La mauvaise qualité du béton et du fer est désignée comme la principale responsable de la fragilité de tous les bâtiments visités, qu'ils se soient effondrés ou fissurés.
"Les fers étaient mous, on pouvait les tordre à la main, et ils étaient lisses alors qu'un bon fer à béton est strié. Quant au béton, la proportion de ciment est mal dosée, sans parler de la mauvaise qualité des agrégats" affirme Patrick Coulombel.
"Pour faire des économies, on utilise un mauvais acier, on rogne sur le ciment, et puis le béton, c'est très technique, compliqué, et il manque ici des personnes capables de mettre en oeuvre un béton de qualité", ajoute-t-il.
Il faut éviter les bâtiments longs, dit-il encore, et réfléchir à la forme des constructions.

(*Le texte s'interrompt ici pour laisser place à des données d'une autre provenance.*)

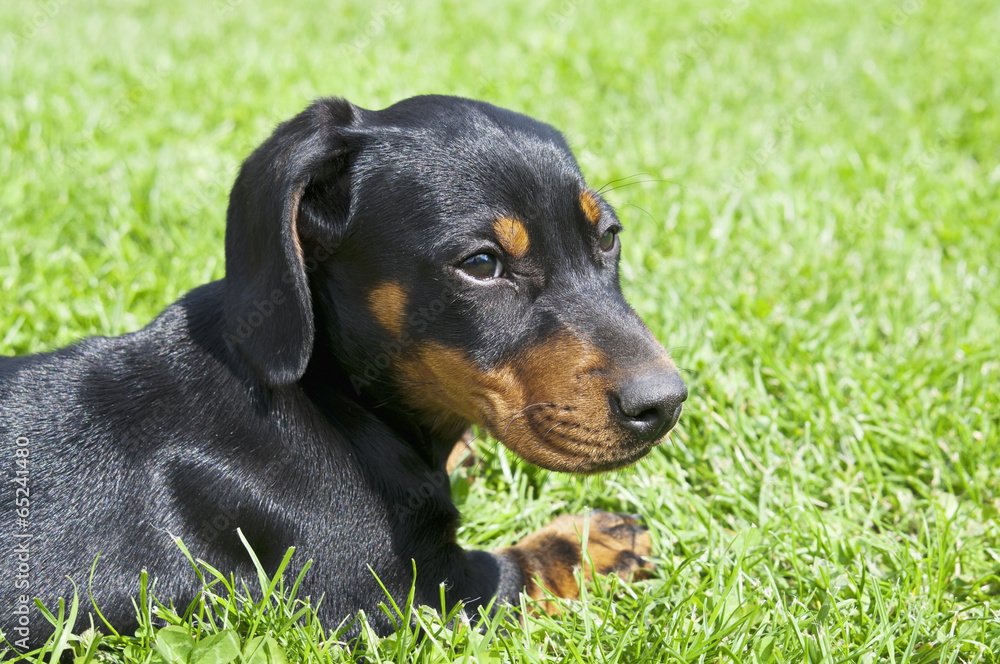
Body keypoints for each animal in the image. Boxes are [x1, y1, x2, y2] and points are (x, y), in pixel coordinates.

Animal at [0, 96, 684, 652]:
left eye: (608, 238)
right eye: (482, 264)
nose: (666, 404)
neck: (330, 395)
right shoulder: (401, 595)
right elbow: (515, 570)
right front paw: (596, 540)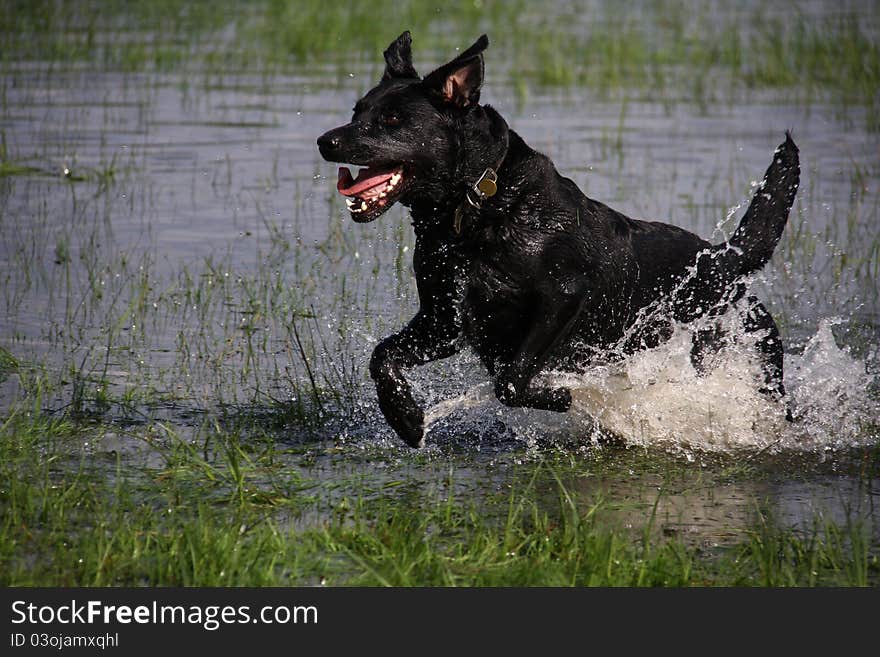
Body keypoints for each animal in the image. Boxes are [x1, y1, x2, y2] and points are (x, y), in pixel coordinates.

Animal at [316, 33, 796, 448]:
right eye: (357, 112)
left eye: (392, 119)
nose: (325, 140)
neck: (475, 211)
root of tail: (725, 260)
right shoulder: (443, 321)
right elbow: (382, 356)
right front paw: (405, 417)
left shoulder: (564, 295)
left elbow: (510, 381)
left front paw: (561, 396)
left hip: (746, 354)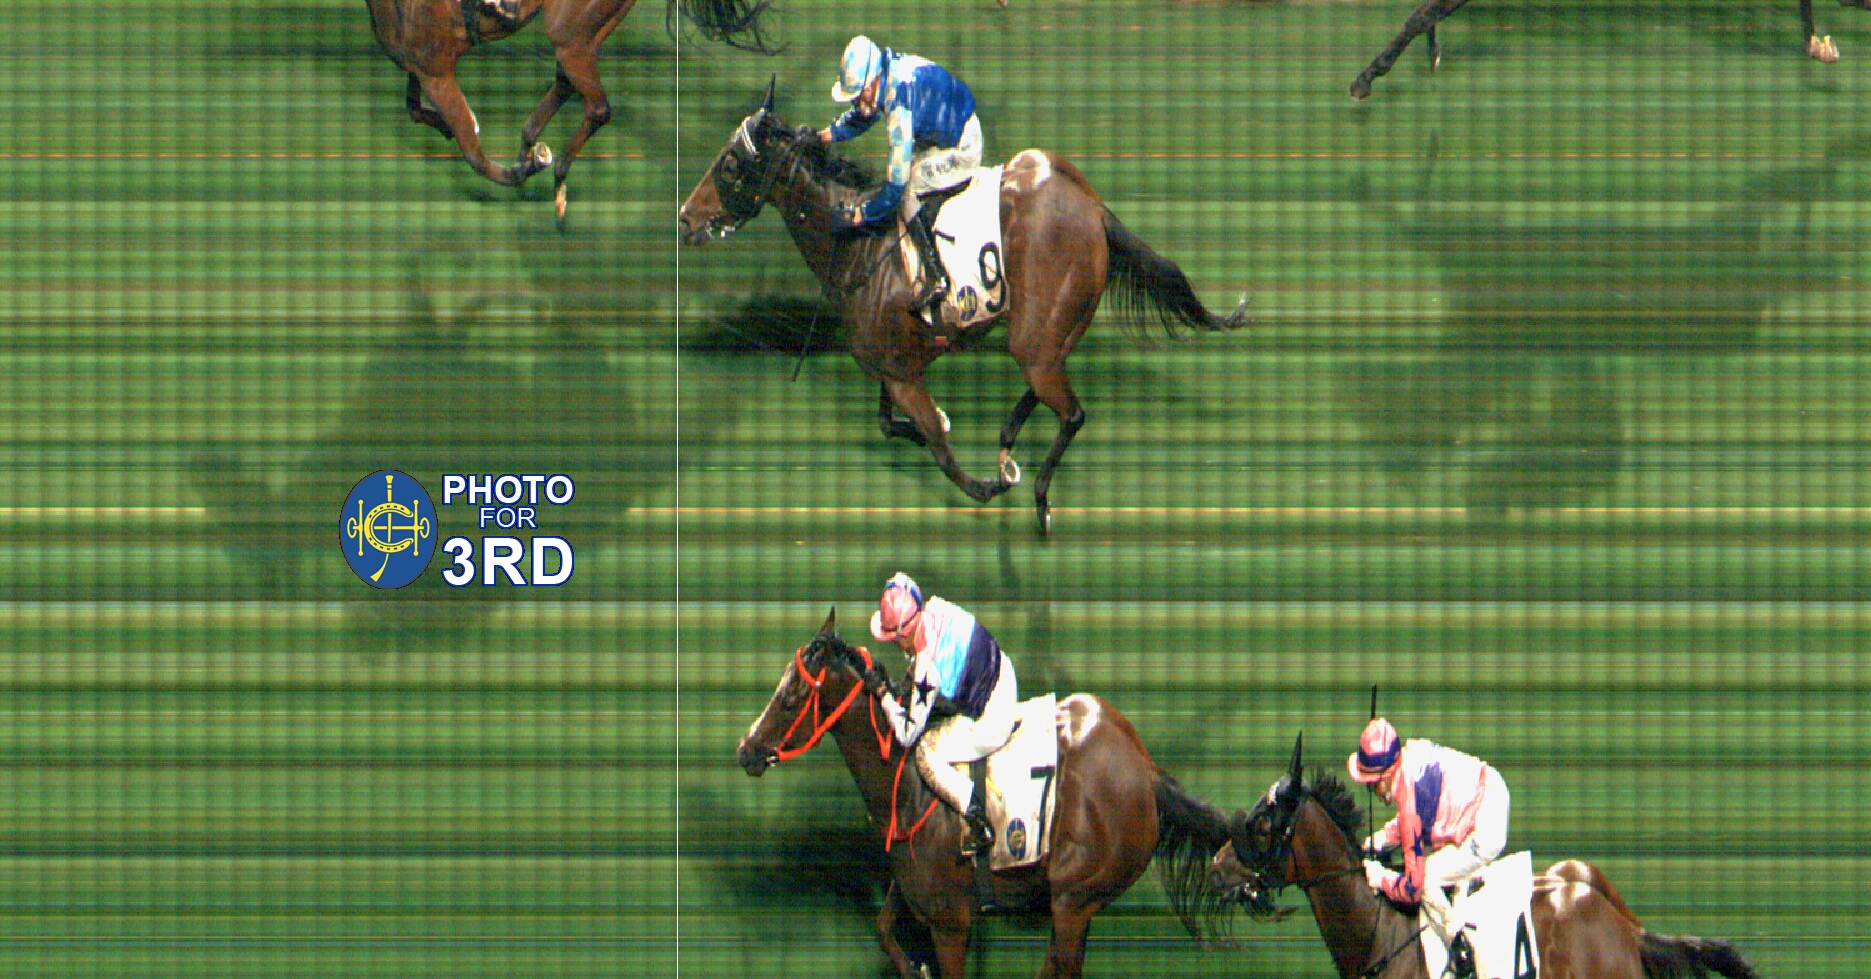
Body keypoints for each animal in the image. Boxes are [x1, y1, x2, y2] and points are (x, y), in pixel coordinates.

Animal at [365, 0, 773, 219]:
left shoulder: (437, 72)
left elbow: (473, 153)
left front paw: (523, 170)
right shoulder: (419, 66)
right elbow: (415, 109)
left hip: (568, 32)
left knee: (598, 106)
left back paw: (555, 172)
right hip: (582, 33)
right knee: (567, 83)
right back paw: (532, 144)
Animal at [679, 81, 1248, 534]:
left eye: (730, 163)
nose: (684, 218)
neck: (859, 246)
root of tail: (1094, 209)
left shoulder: (902, 374)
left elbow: (940, 450)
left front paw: (985, 482)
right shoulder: (892, 365)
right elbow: (892, 424)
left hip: (1033, 339)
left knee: (1072, 411)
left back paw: (1036, 492)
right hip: (1054, 328)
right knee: (1050, 389)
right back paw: (1010, 436)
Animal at [736, 609, 1236, 979]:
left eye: (790, 699)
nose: (746, 750)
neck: (908, 791)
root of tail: (1144, 772)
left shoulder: (951, 922)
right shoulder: (915, 890)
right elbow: (883, 928)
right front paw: (914, 967)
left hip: (1074, 898)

Une pyramide ne tombe pas, souligne l'expert, mais "les gens n'ont pas forcément envie d'habiter une pyramide". Quelque 60% des bâtiments d'Haïti ne respectent pas les normes, estiment les deux spécialistes.

Le lieu de construction est aussi important, estime M. Guno, qui exerce dans l'île française de Martinique. "Les Haïtiens ne sont pas les seuls à faire des erreurs, en Martinique, le collège Dillon 2 a été construit il y a 18 ans sur une faille" précise-t-il.